* SET EXERCISE A:
Retype the passage on exporting a concrete strategy from a private nested class, reproducing every line of it without changes.

* TEXT SHOWN:
++++
I am reading Effective Java. In a section that talks about using function objects as strategies, the below paragraph is present.
Because the strategy interface serves as a type for all of its concrete strategy instances, a concrete strategy class needn’t be made public to export a concrete strategy. Instead, a “host class” can export a public static field (or static factory method) whose type is the strategy interface, and the concrete strategy class can be a private nested class of the host
// Exporting a concrete strategy
class Host {
private static class StrLenCmp
implements Comparator<String>, Serializable {
public int compare(String s1, String s2) {
return s1.length() - s2.length();
}
}
// Returned comparator is serializable
public static final Comparator<String>
STRING_LENGTH_COMPARATOR = new StrLenCmp();
... // Bulk of class omitted
}
My question is , is there any particular advantage of using the above way? What is the problem with exporting the strategy by making concrete strategy public?
++++
* RECORDED DATA:
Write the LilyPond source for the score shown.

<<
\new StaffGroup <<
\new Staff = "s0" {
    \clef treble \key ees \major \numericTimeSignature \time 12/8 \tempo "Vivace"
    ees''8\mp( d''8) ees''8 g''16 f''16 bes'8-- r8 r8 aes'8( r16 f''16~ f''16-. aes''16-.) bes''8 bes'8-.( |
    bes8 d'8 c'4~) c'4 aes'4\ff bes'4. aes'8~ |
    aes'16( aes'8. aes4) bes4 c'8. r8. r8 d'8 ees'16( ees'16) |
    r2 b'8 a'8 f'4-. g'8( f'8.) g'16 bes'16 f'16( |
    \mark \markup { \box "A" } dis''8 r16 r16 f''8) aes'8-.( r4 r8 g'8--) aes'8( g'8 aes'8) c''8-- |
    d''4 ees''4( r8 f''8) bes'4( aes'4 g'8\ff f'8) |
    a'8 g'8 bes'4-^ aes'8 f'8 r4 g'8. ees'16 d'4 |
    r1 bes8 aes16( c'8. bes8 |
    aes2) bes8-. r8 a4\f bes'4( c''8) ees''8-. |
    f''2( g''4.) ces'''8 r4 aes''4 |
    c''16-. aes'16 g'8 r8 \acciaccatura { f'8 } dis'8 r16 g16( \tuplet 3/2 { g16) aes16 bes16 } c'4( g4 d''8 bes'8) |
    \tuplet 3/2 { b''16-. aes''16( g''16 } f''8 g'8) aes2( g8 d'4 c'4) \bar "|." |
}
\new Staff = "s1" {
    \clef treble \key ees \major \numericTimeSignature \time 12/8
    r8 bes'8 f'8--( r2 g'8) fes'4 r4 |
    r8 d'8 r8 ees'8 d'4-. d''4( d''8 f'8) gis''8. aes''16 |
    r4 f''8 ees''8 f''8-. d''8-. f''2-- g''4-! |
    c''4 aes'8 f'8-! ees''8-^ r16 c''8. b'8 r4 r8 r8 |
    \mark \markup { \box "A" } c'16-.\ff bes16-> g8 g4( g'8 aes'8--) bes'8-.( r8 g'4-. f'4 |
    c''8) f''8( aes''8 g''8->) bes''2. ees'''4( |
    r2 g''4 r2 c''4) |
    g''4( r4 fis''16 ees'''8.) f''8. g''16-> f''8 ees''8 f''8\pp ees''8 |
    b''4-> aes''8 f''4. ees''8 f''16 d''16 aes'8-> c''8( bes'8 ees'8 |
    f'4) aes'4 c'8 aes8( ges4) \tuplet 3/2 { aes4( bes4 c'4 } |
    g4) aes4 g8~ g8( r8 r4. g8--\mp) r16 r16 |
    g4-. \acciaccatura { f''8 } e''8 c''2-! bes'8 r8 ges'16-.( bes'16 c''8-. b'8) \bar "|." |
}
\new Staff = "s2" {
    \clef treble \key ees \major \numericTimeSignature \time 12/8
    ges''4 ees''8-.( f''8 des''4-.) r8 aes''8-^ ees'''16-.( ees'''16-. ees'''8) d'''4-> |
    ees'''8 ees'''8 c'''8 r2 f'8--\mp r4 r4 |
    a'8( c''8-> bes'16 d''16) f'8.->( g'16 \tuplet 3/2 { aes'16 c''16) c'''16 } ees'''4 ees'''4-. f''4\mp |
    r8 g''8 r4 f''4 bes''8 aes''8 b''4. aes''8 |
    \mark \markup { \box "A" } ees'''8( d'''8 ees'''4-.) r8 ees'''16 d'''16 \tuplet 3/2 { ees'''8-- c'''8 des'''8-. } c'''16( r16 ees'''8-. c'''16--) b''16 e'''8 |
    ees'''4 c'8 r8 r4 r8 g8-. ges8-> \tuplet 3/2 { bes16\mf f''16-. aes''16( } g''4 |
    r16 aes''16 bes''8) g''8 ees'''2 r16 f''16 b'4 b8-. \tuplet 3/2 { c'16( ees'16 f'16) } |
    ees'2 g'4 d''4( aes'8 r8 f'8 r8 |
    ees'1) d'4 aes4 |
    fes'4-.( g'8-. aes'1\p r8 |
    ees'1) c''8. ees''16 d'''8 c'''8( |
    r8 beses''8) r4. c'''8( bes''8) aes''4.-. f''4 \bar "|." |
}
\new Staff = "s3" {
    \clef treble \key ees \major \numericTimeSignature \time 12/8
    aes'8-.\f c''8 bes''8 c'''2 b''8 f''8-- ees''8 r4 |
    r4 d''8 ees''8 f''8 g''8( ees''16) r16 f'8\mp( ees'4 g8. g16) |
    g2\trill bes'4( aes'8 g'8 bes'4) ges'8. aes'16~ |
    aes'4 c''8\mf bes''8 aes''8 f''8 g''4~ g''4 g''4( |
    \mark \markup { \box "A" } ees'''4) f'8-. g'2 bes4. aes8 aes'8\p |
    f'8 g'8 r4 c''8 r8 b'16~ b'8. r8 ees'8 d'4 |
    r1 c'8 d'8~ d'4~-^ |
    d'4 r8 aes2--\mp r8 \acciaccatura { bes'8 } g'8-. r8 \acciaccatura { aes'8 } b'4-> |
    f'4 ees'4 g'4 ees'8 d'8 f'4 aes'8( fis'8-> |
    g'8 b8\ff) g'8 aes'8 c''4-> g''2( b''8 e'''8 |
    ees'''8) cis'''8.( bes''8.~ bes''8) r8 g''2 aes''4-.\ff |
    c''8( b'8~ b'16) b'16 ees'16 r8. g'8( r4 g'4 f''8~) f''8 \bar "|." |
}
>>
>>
++++
* SET EXERCISE B:
Pull out each line of the records that contains the string "acciaccatura", treating it as case-sensitive.

* REPLY A:
I am reading Effective Java. In a section that talks about using function objects as strategies, the below paragraph is present.
Because the strategy interface serves as a type for all of its concrete strategy instances, a concrete strategy class needn’t be made public to export a concrete strategy. Instead, a “host class” can export a public static field (or static factory method) whose type is the strategy interface, and the concrete strategy class can be a private nested class of the host
// Exporting a concrete strategy
class Host {
private static class StrLenCmp
implements Comparator<String>, Serializable {
public int compare(String s1, String s2) {
return s1.length() - s2.length();
}
}
// Returned comparator is serializable
public static final Comparator<String>
STRING_LENGTH_COMPARATOR = new StrLenCmp();
... // Bulk of class omitted
}
My question is , is there any particular advantage of using the above way? What is the problem with exporting the strategy by making concrete strategy public?

* REPLY B:
    c''16-. aes'16 g'8 r8 \acciaccatura { f'8 } dis'8 r16 g16( \tuplet 3/2 { g16) aes16 bes16 } c'4( g4 d''8 bes'8) |
    g4-. \acciaccatura { f''8 } e''8 c''2-! bes'8 r8 ges'16-.( bes'16 c''8-. b'8) \bar "|." |
    d'4 r8 aes2--\mp r8 \acciaccatura { bes'8 } g'8-. r8 \acciaccatura { aes'8 } b'4-> |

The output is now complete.